We take the trained model and use it to perform predictions on the test set as well as calculate several metrics like Loss and Accuracy

results = model.evaluate(test_ds)
print(f"Results : {results}")

Above, we have visited the Residual Network architecture, gone over its salient features, implemented a ResNet-50 model from scratch and trained it to get inferences on the Stanford Dogs dataset.

As a model, ResNet brought about a revolution in the field of Computer Vision and Deep Learning simultaneously. It went on to win the ImageNet Large Scale Visual Recognition Challenge of 2015 and COCO Competition. But it was only a stepping stone to many interesting variations which yielded better results. Check the Interesting Links section below to find some great blogs and research papers for the same.

  1. He, K., Zhang, X., Ren, S., & Sun, J. (2015). Deep Residual Learning for Image Recognition.
  2. Zhang, A., Lipton, Z. C., Li, M., & Smola, A. J. (2021). Dive into Deep Learning.
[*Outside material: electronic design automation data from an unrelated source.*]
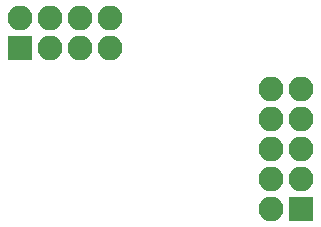
<source format=gbs>
G04 #@! TF.FileFunction,Soldermask,Bot*
%FSLAX46Y46*%
G04 Gerber Fmt 4.6, Leading zero omitted, Abs format (unit mm)*
G04 Created by KiCad (PCBNEW 4.0.7) date Monday, 04 '04e' September '04e' 2017, 13:38:34*
%MOMM*%
%LPD*%
G01*
G04 APERTURE LIST*
%ADD10C,0.100000*%
%ADD11R,2.100000X2.100000*%
%ADD12O,2.100000X2.100000*%
G04 APERTURE END LIST*
D10*
D11*
X144620000Y-94740000D03*
D12*
X144620000Y-92200000D03*
X147160000Y-94740000D03*
X147160000Y-92200000D03*
X149700000Y-94740000D03*
X149700000Y-92200000D03*
X152240000Y-94740000D03*
X152240000Y-92200000D03*
D11*
X168400000Y-108400000D03*
D12*
X165860000Y-108400000D03*
X168400000Y-105860000D03*
X165860000Y-105860000D03*
X168400000Y-103320000D03*
X165860000Y-103320000D03*
X168400000Y-100780000D03*
X165860000Y-100780000D03*
X168400000Y-98240000D03*
X165860000Y-98240000D03*
M02*

</source>
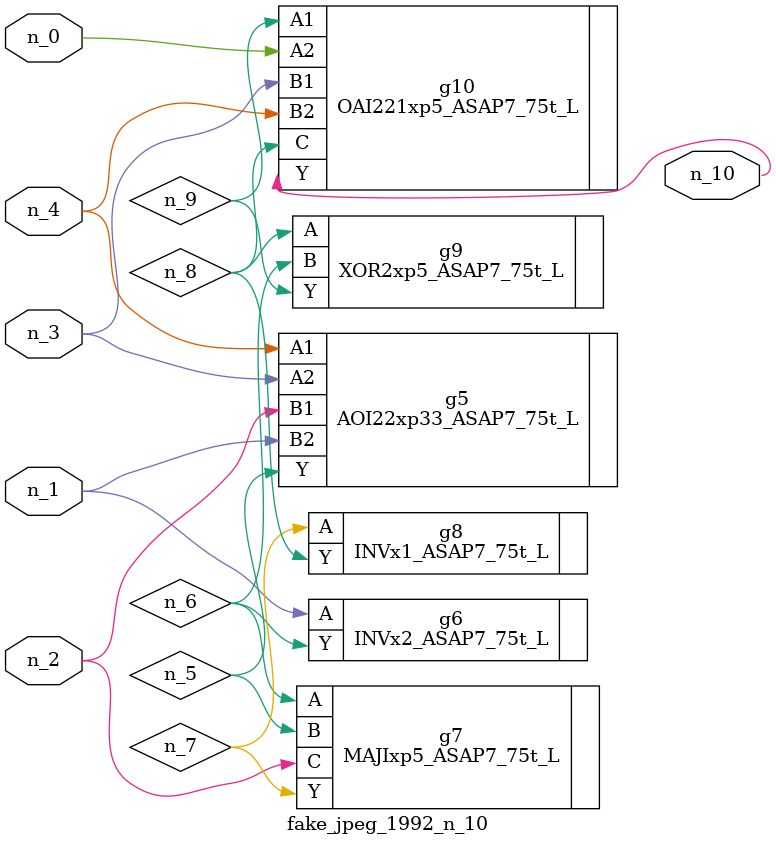
<source format=v>
module fake_jpeg_1992_n_10 (n_3, n_2, n_1, n_0, n_4, n_10);

input n_3;
input n_2;
input n_1;
input n_0;
input n_4;

output n_10;

wire n_8;
wire n_9;
wire n_6;
wire n_5;
wire n_7;

AOI22xp33_ASAP7_75t_L g5 ( 
.A1(n_4),
.A2(n_3),
.B1(n_2),
.B2(n_1),
.Y(n_5)
);

INVx2_ASAP7_75t_L g6 ( 
.A(n_1),
.Y(n_6)
);

MAJIxp5_ASAP7_75t_L g7 ( 
.A(n_6),
.B(n_5),
.C(n_2),
.Y(n_7)
);

INVx1_ASAP7_75t_L g8 ( 
.A(n_7),
.Y(n_8)
);

XOR2xp5_ASAP7_75t_L g9 ( 
.A(n_8),
.B(n_6),
.Y(n_9)
);

OAI221xp5_ASAP7_75t_L g10 ( 
.A1(n_9),
.A2(n_0),
.B1(n_3),
.B2(n_4),
.C(n_8),
.Y(n_10)
);


endmodule
</source>
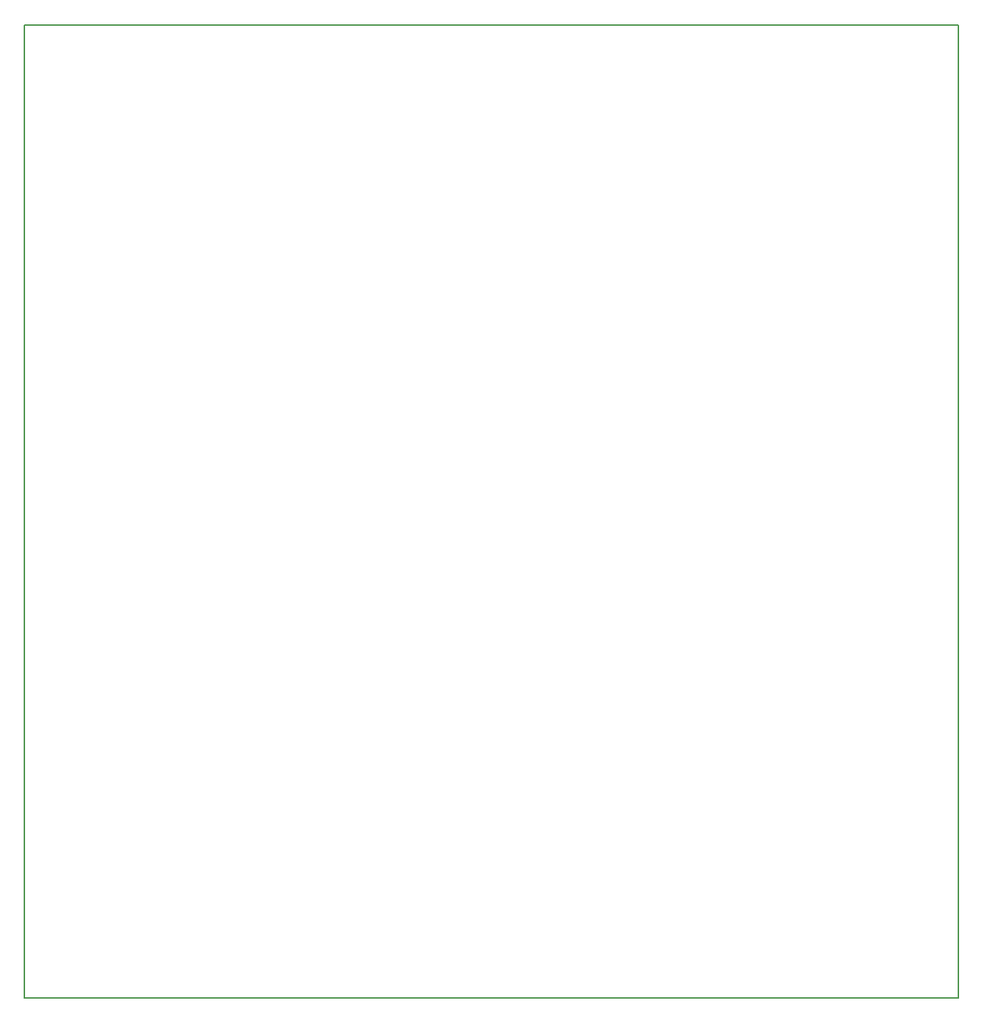
<source format=gbr>
%TF.GenerationSoftware,KiCad,Pcbnew,(5.1.9)-1*%
%TF.CreationDate,2025-05-03T12:54:25-07:00*%
%TF.ProjectId,RADA3K,52414441-334b-42e6-9b69-6361645f7063,rev?*%
%TF.SameCoordinates,Original*%
%TF.FileFunction,Profile,NP*%
%FSLAX46Y46*%
G04 Gerber Fmt 4.6, Leading zero omitted, Abs format (unit mm)*
G04 Created by KiCad (PCBNEW (5.1.9)-1) date 2025-05-03 12:54:25*
%MOMM*%
%LPD*%
G01*
G04 APERTURE LIST*
%TA.AperFunction,Profile*%
%ADD10C,0.150000*%
%TD*%
G04 APERTURE END LIST*
D10*
X142143972Y-25234900D02*
X31711900Y-25234900D01*
X142143972Y-140322300D02*
X31711900Y-140322300D01*
X31711900Y-25234900D02*
X31711900Y-140322300D01*
X142143972Y-140322300D02*
X142143972Y-25234900D01*
M02*

</source>
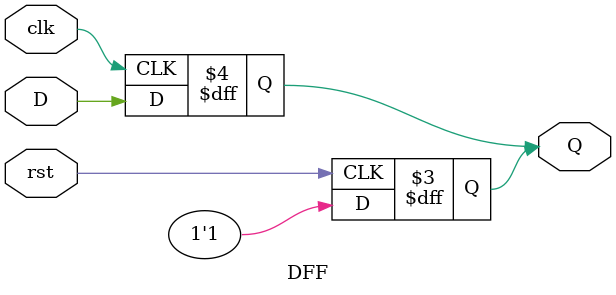
<source format=v>
module DFF (
    output reg Q, 
    input D, clk, rst
);

always @(negedge clk ) Q<=D;
always @(negedge rst) Q<=1'b1;

endmodule
</source>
ArXiv Preprint ArXiv:2106.11342.
  1. An overview of ResNets and its variants
  2. Paper on Multi-scale ensemble of ResNet variants
  3. Training a ResNet-50 on a Cloud TPU

For more, visit my blog here or reach out to me via E-mail or GitHub!

The Annotated ResNet-50 (2024)
Top Articles
Latest Posts
Article information

Author: Annamae Dooley

Last Updated:

Views: 5882

Rating: 4.4 / 5 (65 voted)

Reviews: 80% of readers found this page helpful

Author information

Name: Annamae Dooley

Birthday: 2001-07-26

Address: 9687 Tambra Meadow, Bradleyhaven, TN 53219

Phone: +9316045904039

Job: Future Coordinator

Hobby: Archery, Couponing, Poi, Kite flying, Knitting, Rappelling, Baseball

Introduction: My name is Annamae Dooley, I am a witty, quaint, lovely, clever, rich, sparkling, powerful person who loves writing and wants to share my knowledge and understanding with you.